(Supplied text)

Note that these types of subjects must be allowed by the lower verb if they are to be acceptable in a raising structure. In other words, if a verb doesn't take an expletive-there subject normally, it won't work in a raising structure either:
  1. ? There eats an apple.
  2. ? There seems to eat an apple.
In addition, these tests are not entirely decisive. Some raising verbs cannot occur with an expletive-it and a finite sentential complement:
  1. ? It starts/continues/tends that John is a problem.
Finally, don't get confused by these tests. Raising verbs can occur with ordinary NPs as subjects too.
  1. Kim tends/seems/is likely to nominate Sandy.
  2. Those apples tend/seem/are likely to decay rather quickly.

Control Structures

Control structures should have an empty node included as the subject of their lower verb.

Subject control structures are easy to confuse with raising structures because they appear similar in some contexts.

  1. John seems to neglect his duties.
  2. John tried to neglect his duties.
However, subject control structures can not appear with the same types of subjects that raising structures allow:

Raising

  1. There seems to be a problem when he's around.
  2. It seems that Jerry will lose the race.
  3. It seems to rain on Tuesday.
  4. The cat seems to be out of the bag.
Control
  1. ? There tried to be a problem when he was around
  2. ? It tried that Jerry will lose the race.
  3. ? It tried to rain on Tuesday.
  4. ? The cat tried to be out of the bag.
Some common subject control verbs/adjectives are try, hope, want (wanna), be keen, be eager, desire, expect, decide, be silly, be lucky.

Object control verbs include: tell, tempt, force, persuade, appeal to. As with subject control verbs, object control constructions cannot be used with expletives or non-thematic subjects of sentential idioms. Here too an empty node must be included as the dependent of the lower verb. Just like subject control verbs can be confused with raising, object control verbs can be confused with ECM verbs. Using an expletive object is generally a good test to distinguish between the two, as shown here with the control verb decide and the ECM verb believe.

  1. ? I decided there to be a problem.
  2. ? I decided the shoe to be on the other foot.
  3. I believed there to be a problem.
  4. I believed the shoe to be on the other foot.
Note that although want is a subject control verb, when it appears with a second NP, it is an ECM verb. In addition, it can appear with a infinitival for-complement. An empty node should only be included in its subject control version. The case with for should be analyzed as an ECM construction, differing only in the fact that for appears as a complementizer dependent of the embedded verb.
  1. I want to leave.
  2. * There wants to be a solution.
  3. I want him to leave.
  4. I want there to be a solution.
  5. I want for him to win the race.

Exceptional Case Marking Verbs

In an exceptional case marking (ECM, also known as AcI "Akkusativ cum Infinitiv") construction, the NP that appears to be a direct object will only be the subject of the lower verb. That is, it will have as its head not the ECM verb, but the lower verb.

Common ECM verbs include expect, assume, believe, forbid, know, let, need.

As with raising verbs, the best tests are to use expletive there and non-thematic subject idioms.

  1. I believe there to be a problem.
  2. I believe the shoe to be on the other foot.
  3. I need there to be a solution.
  4. I need the cat to be out of the bag.

(End Supplied text)
(Supplied data)

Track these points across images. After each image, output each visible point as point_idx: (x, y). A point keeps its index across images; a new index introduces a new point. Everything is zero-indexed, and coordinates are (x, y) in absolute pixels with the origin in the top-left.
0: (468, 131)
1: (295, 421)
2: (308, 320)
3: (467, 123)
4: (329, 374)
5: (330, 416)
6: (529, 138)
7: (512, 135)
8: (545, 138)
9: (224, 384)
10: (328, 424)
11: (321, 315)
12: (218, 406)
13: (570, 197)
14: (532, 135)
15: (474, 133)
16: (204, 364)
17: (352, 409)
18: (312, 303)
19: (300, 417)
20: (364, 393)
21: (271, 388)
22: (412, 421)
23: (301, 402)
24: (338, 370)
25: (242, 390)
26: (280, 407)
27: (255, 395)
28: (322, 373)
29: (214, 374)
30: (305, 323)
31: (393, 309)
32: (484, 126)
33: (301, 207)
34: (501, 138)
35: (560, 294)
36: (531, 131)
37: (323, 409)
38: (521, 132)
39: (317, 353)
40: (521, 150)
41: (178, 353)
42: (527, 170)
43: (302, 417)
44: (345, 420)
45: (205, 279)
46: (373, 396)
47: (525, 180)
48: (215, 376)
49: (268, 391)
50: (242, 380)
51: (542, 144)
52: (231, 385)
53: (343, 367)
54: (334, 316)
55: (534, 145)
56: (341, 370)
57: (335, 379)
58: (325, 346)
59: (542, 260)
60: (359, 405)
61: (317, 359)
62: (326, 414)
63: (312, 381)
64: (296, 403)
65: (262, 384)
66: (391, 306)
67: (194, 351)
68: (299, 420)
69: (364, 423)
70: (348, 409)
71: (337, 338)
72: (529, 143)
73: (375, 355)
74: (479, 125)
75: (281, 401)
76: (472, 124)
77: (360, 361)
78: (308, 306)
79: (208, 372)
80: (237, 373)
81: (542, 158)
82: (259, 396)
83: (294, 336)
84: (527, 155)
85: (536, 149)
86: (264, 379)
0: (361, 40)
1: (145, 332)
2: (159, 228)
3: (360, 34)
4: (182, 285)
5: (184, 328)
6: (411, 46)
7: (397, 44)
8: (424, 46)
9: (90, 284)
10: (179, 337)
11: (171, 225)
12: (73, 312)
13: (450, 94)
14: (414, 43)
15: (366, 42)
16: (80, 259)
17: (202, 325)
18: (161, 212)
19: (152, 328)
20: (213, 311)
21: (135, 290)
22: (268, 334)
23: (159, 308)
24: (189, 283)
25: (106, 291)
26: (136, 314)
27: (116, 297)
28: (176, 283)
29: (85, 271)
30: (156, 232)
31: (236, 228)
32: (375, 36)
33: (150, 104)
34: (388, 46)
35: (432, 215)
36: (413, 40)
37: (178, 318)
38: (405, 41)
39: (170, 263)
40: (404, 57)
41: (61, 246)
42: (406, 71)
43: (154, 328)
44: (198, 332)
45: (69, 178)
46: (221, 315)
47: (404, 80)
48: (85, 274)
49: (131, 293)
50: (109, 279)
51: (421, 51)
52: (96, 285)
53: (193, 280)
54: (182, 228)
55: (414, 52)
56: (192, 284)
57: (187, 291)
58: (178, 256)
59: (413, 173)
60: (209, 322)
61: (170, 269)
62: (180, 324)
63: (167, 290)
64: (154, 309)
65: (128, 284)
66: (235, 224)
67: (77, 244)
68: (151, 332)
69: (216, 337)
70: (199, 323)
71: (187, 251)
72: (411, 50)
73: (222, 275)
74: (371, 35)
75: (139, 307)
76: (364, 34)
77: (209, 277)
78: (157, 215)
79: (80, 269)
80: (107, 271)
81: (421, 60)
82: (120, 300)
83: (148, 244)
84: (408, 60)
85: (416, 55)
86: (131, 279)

(End Supplied data)

§ **Problem to work on**
In the text on raising, control and ECM verbs, list every verb named in the sentence that begins "Common ECM verbs include".

§ **Result for this exercise**
expect, assume, believe, forbid, know, let, need